Electrochemical oxidation of polyhydroxybenzenes on boron-doped diamond anodes

The electrochemical oxidation of phenol (Ph), hydroquinone (HQ), and 1,2,4-trihydroxybenzene (THB) using a diamond thin-film anode has been studied. Within the parameter ranges used (temperature 15-60 degreesC, initial concentration 1.1-36 mmol dm(-3), current density 15-60 mA cm(-2)), almost complete mineralization of the organic waste is obtained. Carbon dioxide is the sole final product, and the main intermediates are carboxylic acids C-4 and C-2. Both direct and mediated electrochemical oxidation processes are involved in the electrochemical treatment. Sulfates contained in the waste favor the formation of electrogenerated reagents (persulfates). The instantaneous current efficiency was found to depend only on the controlling mechanism (mass transfer or electrode kinetics).

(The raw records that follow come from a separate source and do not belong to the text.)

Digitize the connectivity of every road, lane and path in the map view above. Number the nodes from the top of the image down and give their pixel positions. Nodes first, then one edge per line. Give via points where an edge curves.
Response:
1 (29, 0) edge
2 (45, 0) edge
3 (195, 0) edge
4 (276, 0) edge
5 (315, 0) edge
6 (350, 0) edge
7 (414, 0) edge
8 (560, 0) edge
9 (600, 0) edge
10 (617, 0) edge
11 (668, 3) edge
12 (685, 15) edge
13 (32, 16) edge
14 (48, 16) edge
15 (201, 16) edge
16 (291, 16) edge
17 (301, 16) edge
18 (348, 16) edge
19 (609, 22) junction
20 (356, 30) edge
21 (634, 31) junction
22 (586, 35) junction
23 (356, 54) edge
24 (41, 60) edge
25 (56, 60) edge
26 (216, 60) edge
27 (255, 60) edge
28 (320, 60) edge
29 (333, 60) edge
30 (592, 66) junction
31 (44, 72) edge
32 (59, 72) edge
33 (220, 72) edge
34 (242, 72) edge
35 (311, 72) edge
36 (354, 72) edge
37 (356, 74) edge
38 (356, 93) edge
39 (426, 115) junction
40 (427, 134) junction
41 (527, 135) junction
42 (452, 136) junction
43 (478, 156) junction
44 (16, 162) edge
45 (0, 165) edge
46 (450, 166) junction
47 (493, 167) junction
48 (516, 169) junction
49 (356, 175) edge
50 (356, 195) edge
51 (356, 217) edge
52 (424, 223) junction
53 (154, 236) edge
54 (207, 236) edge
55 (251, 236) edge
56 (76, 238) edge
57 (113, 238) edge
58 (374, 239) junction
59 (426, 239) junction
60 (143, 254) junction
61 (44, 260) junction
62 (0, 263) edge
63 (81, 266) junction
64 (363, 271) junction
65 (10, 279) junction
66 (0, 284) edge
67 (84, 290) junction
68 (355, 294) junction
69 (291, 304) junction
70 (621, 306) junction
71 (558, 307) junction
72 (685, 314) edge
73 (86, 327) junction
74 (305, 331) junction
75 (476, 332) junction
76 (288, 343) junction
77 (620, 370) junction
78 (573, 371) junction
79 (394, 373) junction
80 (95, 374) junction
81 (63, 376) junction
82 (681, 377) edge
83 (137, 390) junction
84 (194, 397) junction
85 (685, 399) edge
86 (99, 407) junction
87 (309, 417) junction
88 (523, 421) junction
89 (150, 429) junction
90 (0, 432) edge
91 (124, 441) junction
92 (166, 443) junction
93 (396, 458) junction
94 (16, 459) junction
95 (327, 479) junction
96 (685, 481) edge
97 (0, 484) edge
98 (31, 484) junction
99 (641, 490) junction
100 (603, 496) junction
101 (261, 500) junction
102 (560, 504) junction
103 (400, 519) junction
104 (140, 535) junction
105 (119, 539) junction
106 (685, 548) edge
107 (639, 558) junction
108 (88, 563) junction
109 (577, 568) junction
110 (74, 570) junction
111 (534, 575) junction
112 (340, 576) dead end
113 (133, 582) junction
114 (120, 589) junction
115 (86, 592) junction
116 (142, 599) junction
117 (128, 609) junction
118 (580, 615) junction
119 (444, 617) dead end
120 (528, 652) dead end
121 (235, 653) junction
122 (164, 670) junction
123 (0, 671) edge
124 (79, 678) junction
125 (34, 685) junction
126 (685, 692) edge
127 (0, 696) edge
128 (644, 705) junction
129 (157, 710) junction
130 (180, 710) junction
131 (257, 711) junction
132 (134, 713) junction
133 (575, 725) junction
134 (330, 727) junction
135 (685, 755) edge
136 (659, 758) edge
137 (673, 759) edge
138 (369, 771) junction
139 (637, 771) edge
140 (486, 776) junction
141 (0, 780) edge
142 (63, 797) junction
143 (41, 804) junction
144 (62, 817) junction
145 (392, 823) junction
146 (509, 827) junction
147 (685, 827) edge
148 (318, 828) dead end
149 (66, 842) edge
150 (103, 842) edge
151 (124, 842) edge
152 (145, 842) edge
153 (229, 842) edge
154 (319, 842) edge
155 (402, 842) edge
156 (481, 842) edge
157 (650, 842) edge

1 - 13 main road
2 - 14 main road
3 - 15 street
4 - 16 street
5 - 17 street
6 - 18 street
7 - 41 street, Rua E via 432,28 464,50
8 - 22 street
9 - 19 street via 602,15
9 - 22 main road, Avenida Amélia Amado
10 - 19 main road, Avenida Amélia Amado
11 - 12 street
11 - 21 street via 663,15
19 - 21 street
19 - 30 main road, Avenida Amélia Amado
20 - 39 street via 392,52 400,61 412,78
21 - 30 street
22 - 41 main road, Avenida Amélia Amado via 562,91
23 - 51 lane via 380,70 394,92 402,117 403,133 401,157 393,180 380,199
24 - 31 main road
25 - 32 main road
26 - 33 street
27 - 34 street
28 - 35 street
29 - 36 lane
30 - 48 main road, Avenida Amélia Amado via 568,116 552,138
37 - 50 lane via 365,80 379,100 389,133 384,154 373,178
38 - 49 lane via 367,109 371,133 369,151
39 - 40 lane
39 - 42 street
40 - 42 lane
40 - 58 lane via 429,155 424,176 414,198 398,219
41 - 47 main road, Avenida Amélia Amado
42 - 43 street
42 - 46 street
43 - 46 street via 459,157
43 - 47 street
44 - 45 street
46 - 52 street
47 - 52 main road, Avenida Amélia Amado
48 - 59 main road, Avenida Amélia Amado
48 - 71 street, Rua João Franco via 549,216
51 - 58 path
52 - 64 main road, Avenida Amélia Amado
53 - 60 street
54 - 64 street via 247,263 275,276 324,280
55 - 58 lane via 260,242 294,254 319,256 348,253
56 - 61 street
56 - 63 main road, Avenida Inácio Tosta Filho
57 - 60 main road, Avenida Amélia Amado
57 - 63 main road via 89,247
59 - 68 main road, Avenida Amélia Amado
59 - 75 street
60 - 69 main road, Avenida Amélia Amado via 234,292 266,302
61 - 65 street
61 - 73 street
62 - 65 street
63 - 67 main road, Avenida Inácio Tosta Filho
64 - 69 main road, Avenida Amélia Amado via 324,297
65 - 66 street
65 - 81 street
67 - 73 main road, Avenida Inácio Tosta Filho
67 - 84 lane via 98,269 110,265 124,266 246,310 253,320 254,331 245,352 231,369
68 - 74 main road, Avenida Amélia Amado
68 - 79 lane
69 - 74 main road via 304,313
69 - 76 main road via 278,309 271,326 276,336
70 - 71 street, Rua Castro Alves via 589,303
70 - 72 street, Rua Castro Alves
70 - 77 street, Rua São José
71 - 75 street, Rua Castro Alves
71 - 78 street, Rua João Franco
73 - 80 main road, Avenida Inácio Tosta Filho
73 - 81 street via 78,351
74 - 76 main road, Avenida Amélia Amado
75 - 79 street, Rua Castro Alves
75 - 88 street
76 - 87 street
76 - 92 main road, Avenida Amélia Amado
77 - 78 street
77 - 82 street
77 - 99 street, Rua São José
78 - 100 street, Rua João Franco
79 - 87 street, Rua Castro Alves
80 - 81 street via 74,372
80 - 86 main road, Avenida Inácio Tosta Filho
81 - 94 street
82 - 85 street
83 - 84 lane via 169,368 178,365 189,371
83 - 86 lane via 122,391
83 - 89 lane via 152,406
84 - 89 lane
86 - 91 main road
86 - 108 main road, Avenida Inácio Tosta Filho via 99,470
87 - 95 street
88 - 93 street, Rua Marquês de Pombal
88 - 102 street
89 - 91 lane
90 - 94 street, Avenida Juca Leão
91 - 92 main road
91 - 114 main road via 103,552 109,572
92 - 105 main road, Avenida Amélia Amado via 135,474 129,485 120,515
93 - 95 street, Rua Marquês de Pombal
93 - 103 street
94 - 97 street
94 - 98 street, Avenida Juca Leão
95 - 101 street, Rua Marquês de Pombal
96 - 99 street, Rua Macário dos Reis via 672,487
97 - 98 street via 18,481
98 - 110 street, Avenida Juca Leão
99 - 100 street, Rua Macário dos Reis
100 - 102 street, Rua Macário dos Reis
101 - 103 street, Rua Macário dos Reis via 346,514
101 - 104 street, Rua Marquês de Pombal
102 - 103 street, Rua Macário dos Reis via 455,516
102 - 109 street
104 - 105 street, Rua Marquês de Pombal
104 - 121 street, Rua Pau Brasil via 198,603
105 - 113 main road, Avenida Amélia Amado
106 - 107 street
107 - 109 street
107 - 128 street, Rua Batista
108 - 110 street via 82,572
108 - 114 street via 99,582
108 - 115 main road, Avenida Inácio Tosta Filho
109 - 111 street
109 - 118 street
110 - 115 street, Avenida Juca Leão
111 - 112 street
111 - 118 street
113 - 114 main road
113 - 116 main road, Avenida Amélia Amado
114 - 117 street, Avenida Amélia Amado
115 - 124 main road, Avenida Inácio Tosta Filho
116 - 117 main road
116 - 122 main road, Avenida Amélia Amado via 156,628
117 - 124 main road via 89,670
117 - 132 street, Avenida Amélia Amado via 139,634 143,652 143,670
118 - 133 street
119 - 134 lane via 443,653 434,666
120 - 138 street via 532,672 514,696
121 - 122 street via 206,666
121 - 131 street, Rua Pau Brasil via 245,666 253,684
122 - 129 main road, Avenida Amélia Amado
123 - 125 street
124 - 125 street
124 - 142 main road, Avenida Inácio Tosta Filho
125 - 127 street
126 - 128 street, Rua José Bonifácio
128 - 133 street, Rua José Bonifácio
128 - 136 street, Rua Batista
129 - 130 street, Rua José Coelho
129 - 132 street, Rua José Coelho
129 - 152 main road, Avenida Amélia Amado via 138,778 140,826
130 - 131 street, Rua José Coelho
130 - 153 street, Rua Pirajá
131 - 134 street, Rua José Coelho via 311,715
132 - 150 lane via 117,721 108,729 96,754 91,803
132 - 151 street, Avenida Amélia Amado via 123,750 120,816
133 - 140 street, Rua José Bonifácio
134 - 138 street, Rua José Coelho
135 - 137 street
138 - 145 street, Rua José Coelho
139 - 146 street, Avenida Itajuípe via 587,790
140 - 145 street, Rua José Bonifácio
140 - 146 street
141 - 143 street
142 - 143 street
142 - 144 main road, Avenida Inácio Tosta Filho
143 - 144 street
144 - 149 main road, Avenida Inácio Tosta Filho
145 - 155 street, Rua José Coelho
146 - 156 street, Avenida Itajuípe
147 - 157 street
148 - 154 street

The current efficiency of the process is 1 if it is kinetically controlled and decreases linearly to 0 from the chemical oxygen demand limit value if it is diffusion controlled. Taking into account the information obtained in previous works and the results of the voltammetric and galvanostatic studies of the present work, a simple mechanistic model is proposed to justify the processes involved in the electrochemical oxidation of polyhydroxybenzenes.